# Design rules



## dchallender (28 Oct 2009)

I'm just starting to design a couple of pieces of furniture for the house (kids bedroom & kitchen) and I was wondering about drawers - are there any design guidelines for aesthetics? i.e. depth of drawer, thnkness of the sides, etc. the golden rule / ratio got me thinking

rgds

darren


----------



## JoinerySolutions (30 Oct 2009)

Hi Darren,
Drawer sides between 12 and 16mm,drawer fronts 3 to 4 mm thicker but usually I make them 19mm. Height of drawer fronts I get from the following formula:

A/ Determine the height the drawers will cover, either internal cabinet or overall cabinet for lay on type.

B/ Number of drawers required

C/ Desired height of smallest /top drawer

Dimension A minus total of gap allowance ( less dust board rails if inset)

Multiply B by C and deduct from previous answer.

Divide this by number of increments. These are determined as follows;

Drawer Increment
1 or top 0 
2 1
3 2
4 3 and so on
4 Drawers 6 total Increments

Drawer 2 is therefore top drawer height + 1 Increment, drawer 2 Top drawer + 2 Increments and so on.

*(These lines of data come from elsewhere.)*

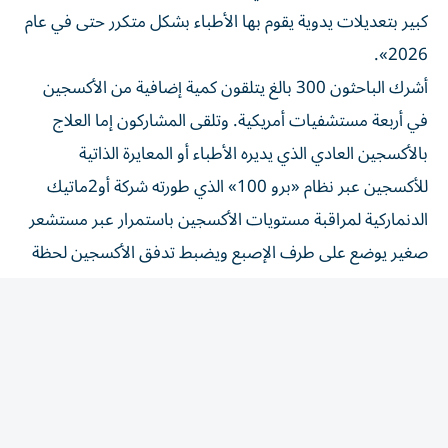
كبير بتعديلات يدوية يقوم بها الأطباء بشكل متكرر حتى في عام
2026».
أشرك الباحثون 300 بالغ يتلقون كمية إضافية من الأكسجين
في أربعة مستشفيات أمريكية. وتلقى ​المشاركون إما العلاج
بالأكسجين العادي الذي يديره الأطباء أو ‌المعايرة الذاتية
للأكسجين عبر نظام «برو 100» الذي طورته شركة أو2ماتيك
الدنماركية لمراقبة مستويات الأكسجين باستمرار عبر مستشعر
صغير يوضع على طرف ⁠الإصبع ويضبط تدفق الأكسجين لحظة
بلحظة.
وقال الباحثون إن المرضى في مجموعة الذكاء الاصطناعي
قضوا وقتاً أقل بمستويات أكسجين منخفضة، ووقتاً أقل
بمستويات أكسجين ​مرتفعة، واحتاجوا إلى ‌عدد أقل من
التعديلات اليدوية للأكسجين من الطاقم الطبي للأكسجين ‌دون
أي زيادة في الآثار الجانبية الخطرة.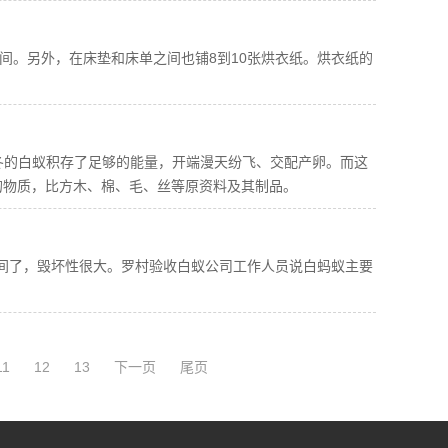
间。另外，在床垫和床单之间也铺8到10张烘衣纸。烘衣纸的
一冬的白蚁积存了足够的能量，开端漫天纷飞、交配产卵。而这
的物质，比方木、棉、毛、丝等原资料及其制品。
时间了，毁坏性很大。罗村验收白蚁公司工作人员说白蚂蚁主要
11
12
13
下一页
尾页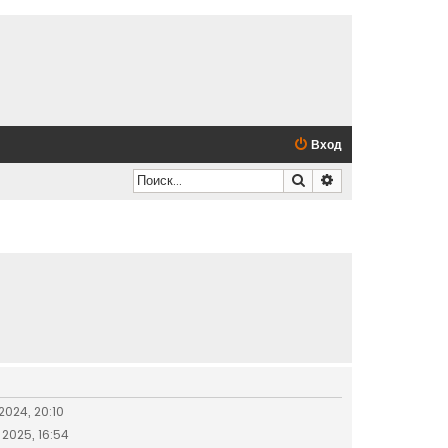
Вход
Поиск
Расширенный по
2024, 20:10
 2025, 16:54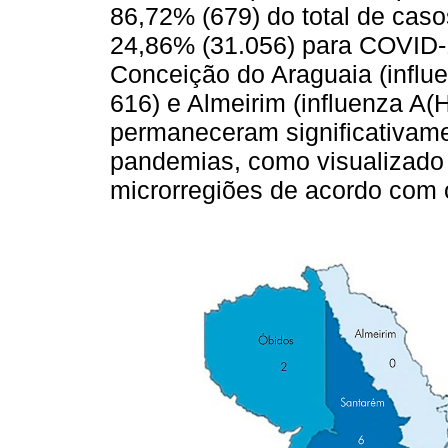
86,72% (679) do total de cas
24,86% (31.056) para COVID-
Conceição do Araguaia (infl
616) e Almeirim (influenza A
permaneceram significativam
pandemias, como visualizad
microrregiões de acordo com 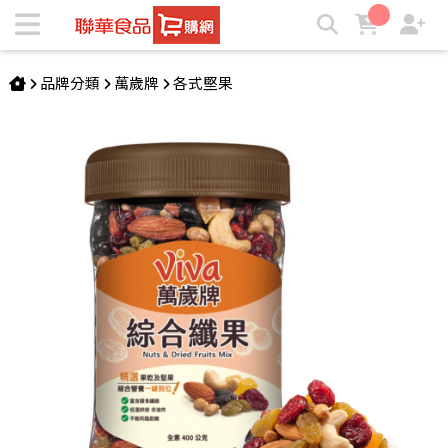
萬歲牌-綜合纖果(400g) | ★聯華食品e購網★
品牌分類
萬歲牌
各式堅果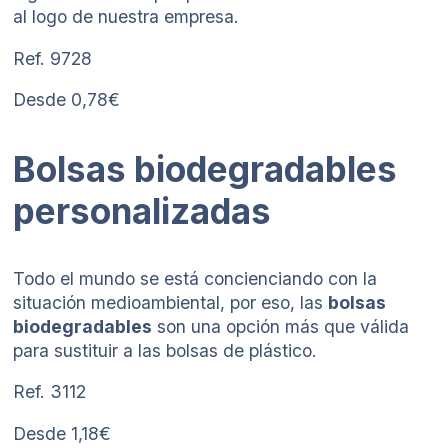
al logo de nuestra empresa.
Ref. 9728
Desde 0,78€
Bolsas biodegradables
personalizadas
Todo el mundo se está concienciando con la
situación medioambiental, por eso, las
bolsas
biodegradables
son una opción más que válida
para sustituir a las bolsas de plástico.
Ref. 3112
Desde 1,18€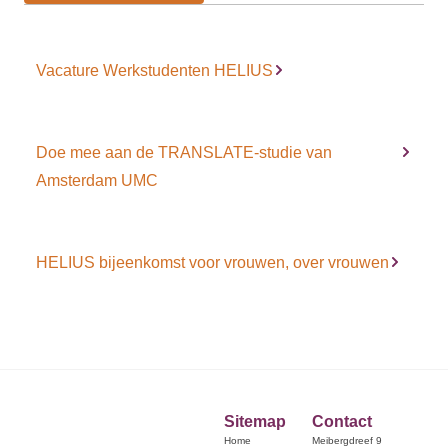
Vacature Werkstudenten HELIUS
Doe mee aan de TRANSLATE-studie van
Amsterdam UMC
HELIUS bijeenkomst voor vrouwen, over vrouwen
Sitemap
Contact
Home
Meibergdreef 9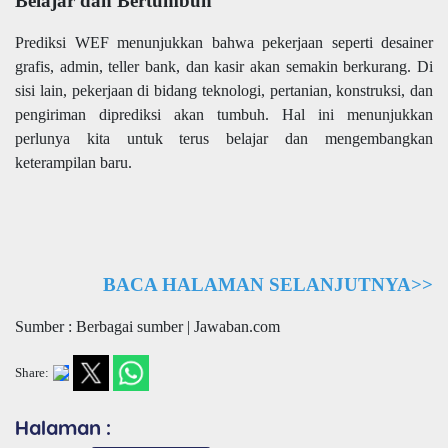
Belajar dan Bertumbuh
Prediksi WEF menunjukkan bahwa pekerjaan seperti desainer
grafis, admin, teller bank, dan kasir akan semakin berkurang. Di
sisi lain, pekerjaan di bidang teknologi, pertanian, konstruksi, dan
pengiriman diprediksi akan tumbuh. Hal ini menunjukkan
perlunya kita untuk terus belajar dan mengembangkan
keterampilan baru.
BACA HALAMAN SELANJUTNYA>>
Sumber : Berbagai sumber | Jawaban.com
Share:
Halaman :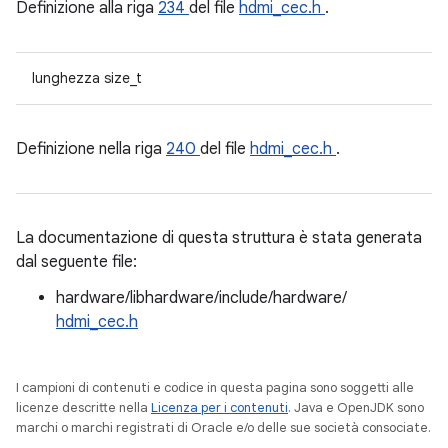
Definizione alla riga
234
del file
hdmi_cec.h
.
lunghezza size_t
Definizione nella riga
240
del file
hdmi_cec.h
.
La documentazione di questa struttura è stata generata
dal seguente file:
hardware/libhardware/include/hardware/
hdmi_cec.h
I campioni di contenuti e codice in questa pagina sono soggetti alle
licenze descritte nella
Licenza per i contenuti
. Java e OpenJDK sono
marchi o marchi registrati di Oracle e/o delle sue società consociate.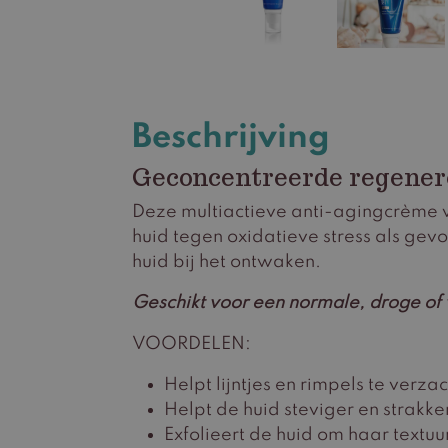
Beschrijving
Geconcentreerde regener
Deze multiactieve anti-agingcrème v
huid tegen oxidatieve stress als gev
huid bij het ontwaken.
Geschikt voor een normale, droge of 
VOORDELEN:
Helpt lijntjes en rimpels te verza
Helpt de huid steviger en strakk
Exfolieert de huid om haar textuu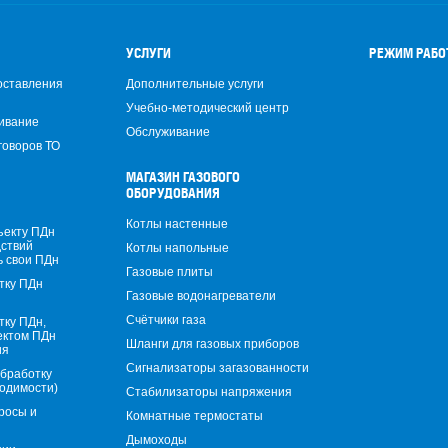
УСЛУГИ
РЕЖИМ РАБ
оставления
Дополнительные услуги
Учебно-методический центр
ивание
Обслуживание
говоров ТО
МАГАЗИН ГАЗОВОГО
ОБОРУДОВАНИЯ
Котлы настенные
ъекту ПДн
дствий
Котлы напольные
ь свои ПДн
Газовые плиты
тку ПДн
Газовые водонагреватели
Счётчики газа
тку ПДн,
ектом ПДн
Шланги для газовых приборов
ия
Сигнализаторы загазованности
обработку
ходимости)
Стабилизаторы напряжения
росы и
Комнатные термостаты
Дымоходы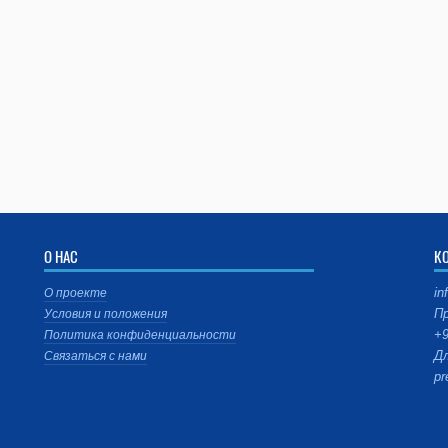
О НАС
К
in
О проекте
Пр
Условия и положения
+9
Политика конфиденциальности
Дл
Связаться с нами
pr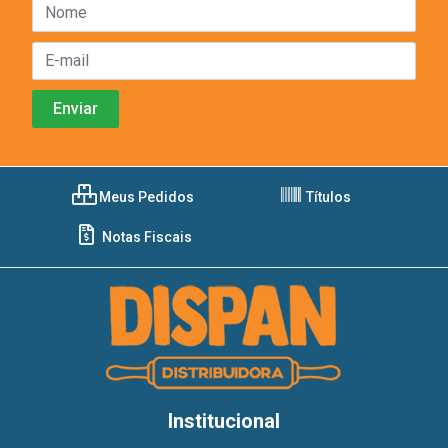
Meus Pedidos
Títulos
Notas Fiscais
Institucional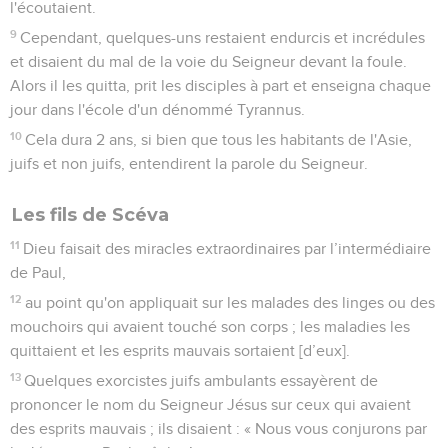
l'écoutaient.
9
Cependant, quelques-uns restaient endurcis et incrédules
et disaient du mal de la voie du Seigneur devant la foule.
Alors il les quitta, prit les disciples à part et enseigna chaque
jour dans l'école d'un dénommé Tyrannus.
10
Cela dura 2 ans, si bien que tous les habitants de l'Asie,
juifs et non juifs, entendirent la parole du Seigneur.
Les fils de Scéva
11
Dieu faisait des miracles extraordinaires par l’intermédiaire
de Paul,
12
au point qu'on appliquait sur les malades des linges ou des
mouchoirs qui avaient touché son corps ; les maladies les
quittaient et les esprits mauvais sortaient [d’eux].
13
Quelques exorcistes juifs ambulants essayèrent de
prononcer le nom du Seigneur Jésus sur ceux qui avaient
des esprits mauvais ; ils disaient : « Nous vous conjurons par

As there are 66 increments in total for twelve drawers I have an Excel calculator for it. If you use this system during the design stage it can be tweeked to suit your eye but works out quite aesthetically.
Hope it is of use, Rob.


----------



## WellsWood (30 Oct 2009)

Darren, you may also find the first 3 links on this page useful.


----------



## JoinerySolutions (30 Oct 2009)

Is there a way to post an Excel folder for my Drawer Calculator, so others may download and use it as required?


----------



## dchallender (30 Oct 2009)

Thanks for the calculations and the links are very handy and will save me a lot of time  

rgds

Darren


----------



## DaveL (31 Oct 2009)

JoinerySolutions":2gccs4ws said:


> Is there a way to post an Excel folder for my Drawer Calculator, so others may download and use it as required?


You need the find a publicly accessible server that you can host it on. I have some space on a BT server as they are my ISP, Google do give out web page space, never tried to host an excel file on it but it might work. Then on the forum you need to post the URL for the file.


----------



## SketchUp Guru (1 Nov 2009)

Google Docs will accept an XLS file to which you could post the URL.


----------